While the ruling parties in Edinburgh and London were of the same brand name and philosophy the degree of antagonism between the administrations was always likely to be minimal, but once the brand changed – as it did in 2007 - it was not long before pretexts for disharmony, real or manufactured, would surface. Nevertheless, both Labour and the SNP are spendthrifts at heart, both for instance want to spend their way out of recession by mortgaging our children and grandchildren’s future, so the disagreements are often artificial and can at the stroke of a Treasury pen be repaired by agreeing to a defence contract in the Clyde or a financial bail-out in Fife.
When the philosophies of the two administrations change – as they must do at some point and are likely to do next year with the probable election of a fiscally austere Tory government – then devolution risks being torn apart by two political chariots riding in opposite directions.
The underlying reason that this can happen is the poor design of a devolved parliament that raises all but five percent of its spending, the test by which Calman succeeds or fails is if the central proposal on financial accountability will heal or exacerbate this open sore.
By proposing that the Scottish Parliament should have the ability to vary the standard rate of tax by as much as ten pence and correspondingly would lose about £9bn of direct funding (through the Barnett Formula or whatever replaces it in future) the Calman Commission has recommended Holyrood be accountable for thirty percent of its spending.
But if accountability is good in principle then why is only thirty per cent accountability being proposed? The fear for unionists must be that raising the nine billion might cause more problems than currently exists and give the SNP more grounds to complain about grant funding and tax revenues. As Calman was established to get the Unionist parties out of a whole of their own digging (by not facing up to a referendum in 2007) it was always likely to disappoint - offering some change, but not enough to bring full accountability. Modifications that Gordon Brown might sign up to, something that Goldie and Cameron might swallow - but far short of independence - until the next political crisis comes along.
There is also a fundamental flaw in the economics of the report that suggests either ignorance, or more likely, a neo-Keynesian corporatism, for it assumed that any tax cut must result in a fall in government revenues rather than an increase. One does not require a higher Grade in economics to find the evidence that shows marginal cuts in taxation often result in greater economic activity that in turn generates greater government revenues in both direct and indirect taxation.

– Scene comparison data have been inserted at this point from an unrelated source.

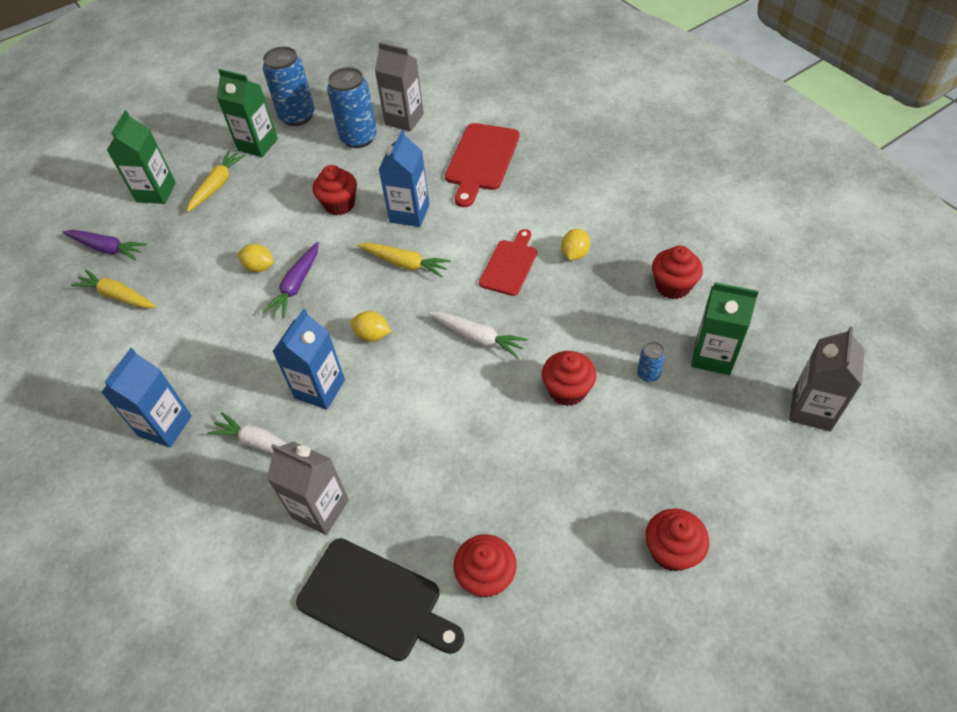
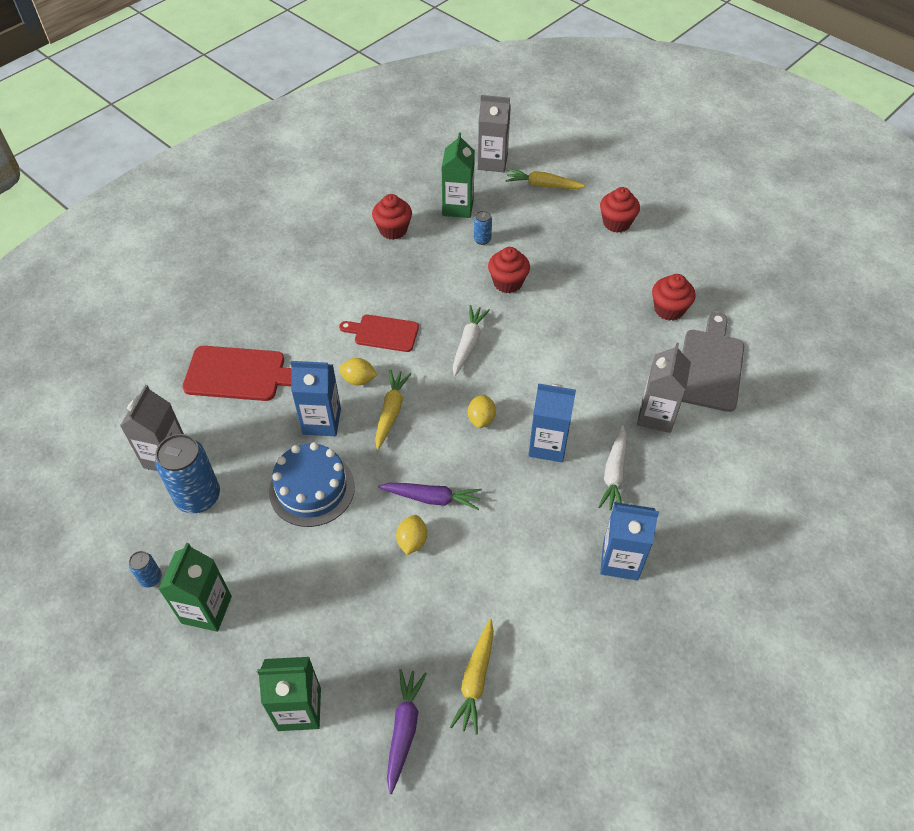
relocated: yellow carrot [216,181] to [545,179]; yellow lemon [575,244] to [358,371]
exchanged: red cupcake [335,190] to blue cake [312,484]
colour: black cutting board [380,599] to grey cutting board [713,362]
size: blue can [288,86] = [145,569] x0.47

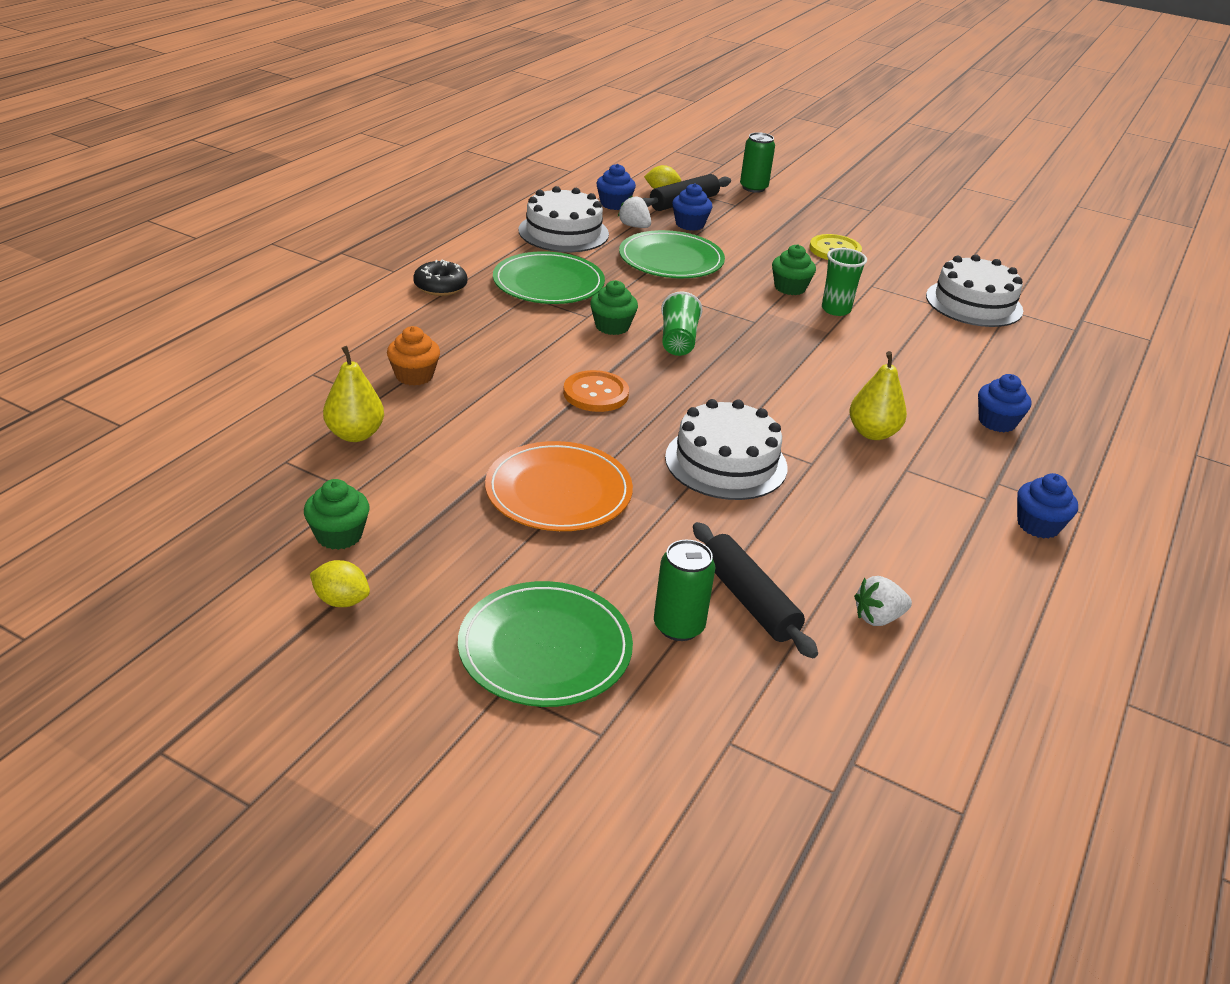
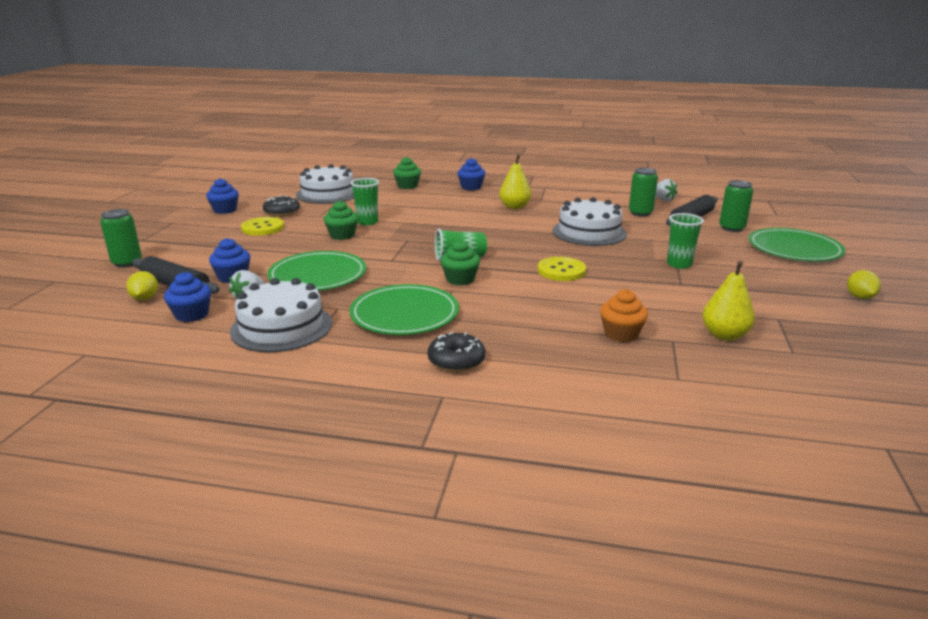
appeared: black donut [281,206]; green can [643,192]
relocated: green cupcake [337,514] to [407,173]; blue cupcake [1047,506] to [222,196]
exchanged: orange plate [559,486] to green cup [685,241]
colour: orange button [596,391] to yellow button [562,269]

The fact that the Commission’s report suggests that any cut in taxation must be met with a pro-rata reduction in central grant funding – means that any economic benefit would accrue to the Treasury in Westminster rather than the new Treasury that must be established in Leith.
The Calman Commission has been a worthy endeavour – but its final report has all the look of a fudge, for which Edinburgh’s Royal Mile already has a surfeit of.

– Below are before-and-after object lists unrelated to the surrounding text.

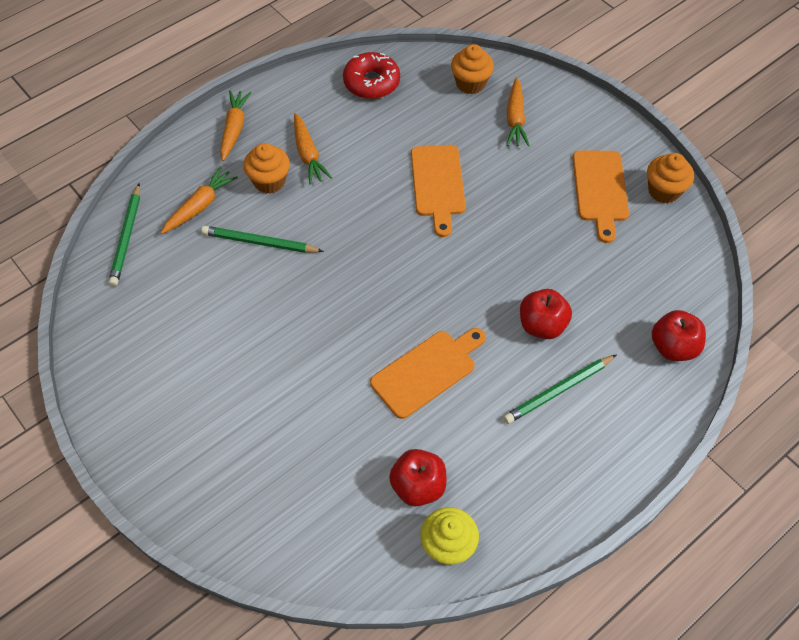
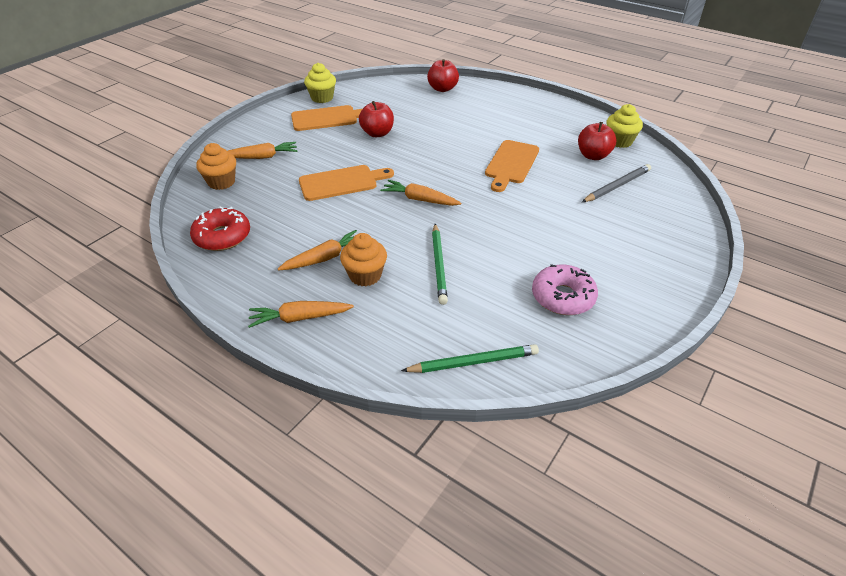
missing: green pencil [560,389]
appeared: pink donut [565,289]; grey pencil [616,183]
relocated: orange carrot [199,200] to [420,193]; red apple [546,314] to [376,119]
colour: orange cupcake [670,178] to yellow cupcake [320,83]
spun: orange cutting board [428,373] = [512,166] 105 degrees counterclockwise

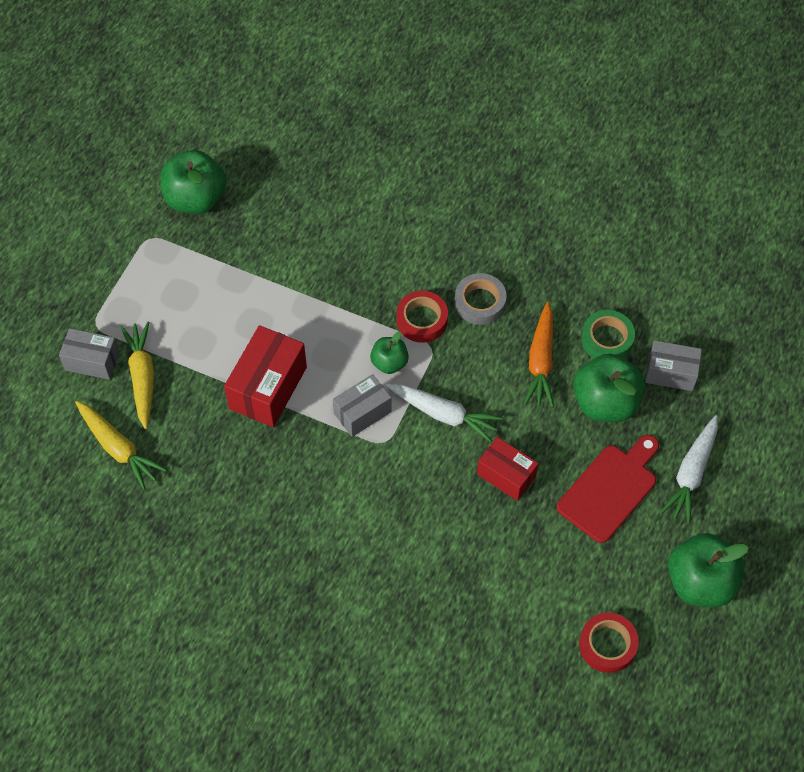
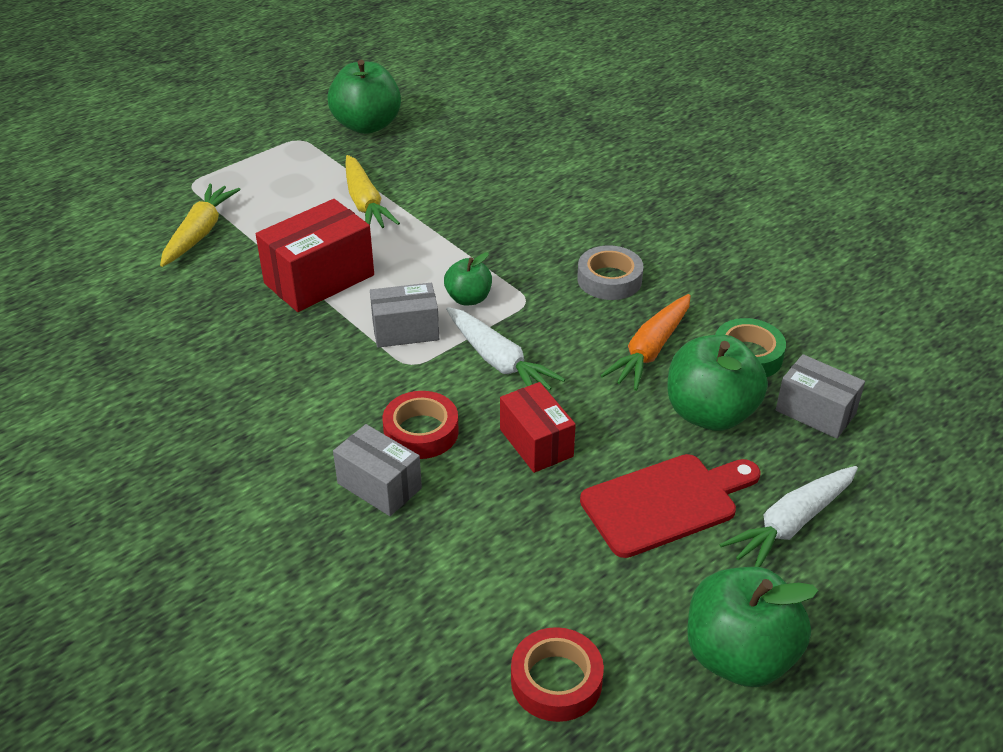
relocated: grey box [89,354] to [377,470]; yellow carrot [121,445] to [372,191]; red tape [422,317] to [421,425]

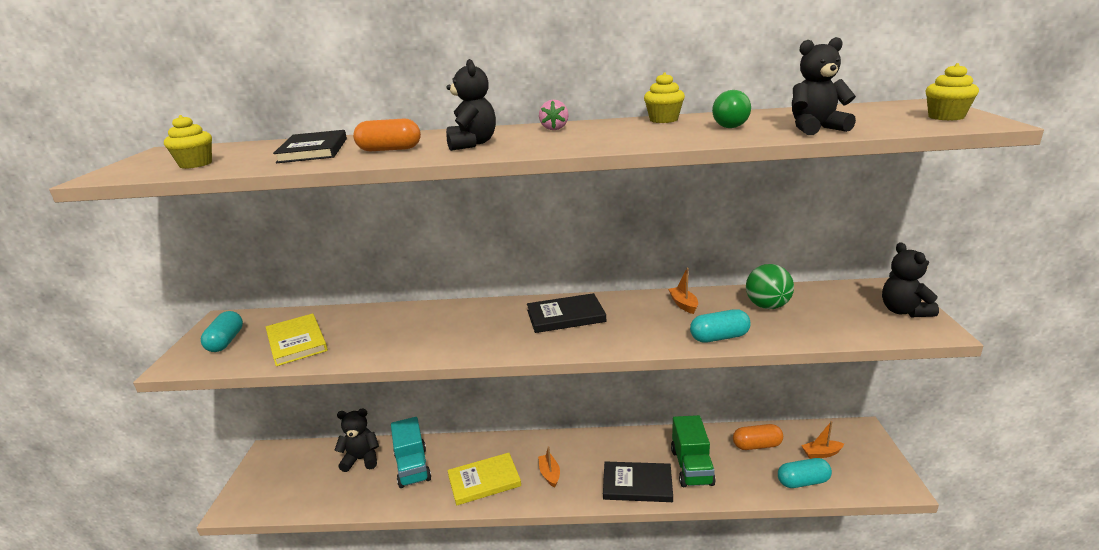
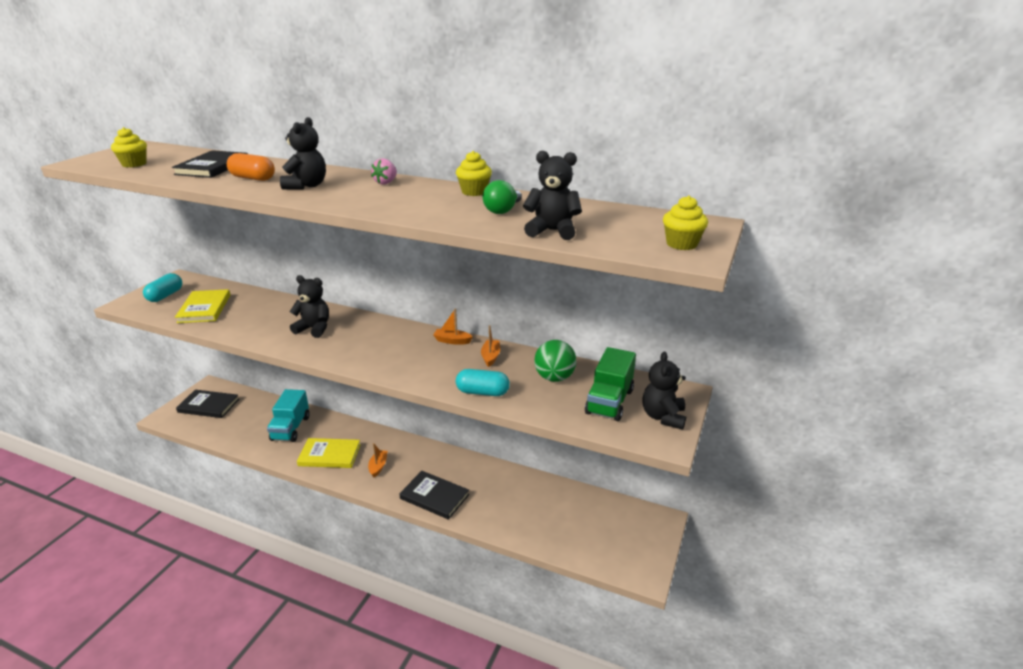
missing: orange capsule [758,437]; turquoise capsule [805,473]
relocated: black teddy bear [356,440] to [309,306]; black book [566,313] to [207,404]; green truck [693,451] to [610,384]; orange boat [822,440] to [453,327]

In the next article I shall consider what the report means for the Conservatives in Scotland.
Brian Monteith is policy director of ThinkScotland.org
Am I right in thinking that Gordon Brown has not made any statement or comment on the Calman Commission?
Strange given his tacit support for the whole process. It seems likely that the Commission's recommendations - or a version of them -will feature in the UK Labour Election manifesto. Given the prospect of such a manifesto ever being implemented, this surely puts Calman into the longest of long grasses -despite Jim Murphy's rather bizzare proposals to set up a working group to think further about Calman.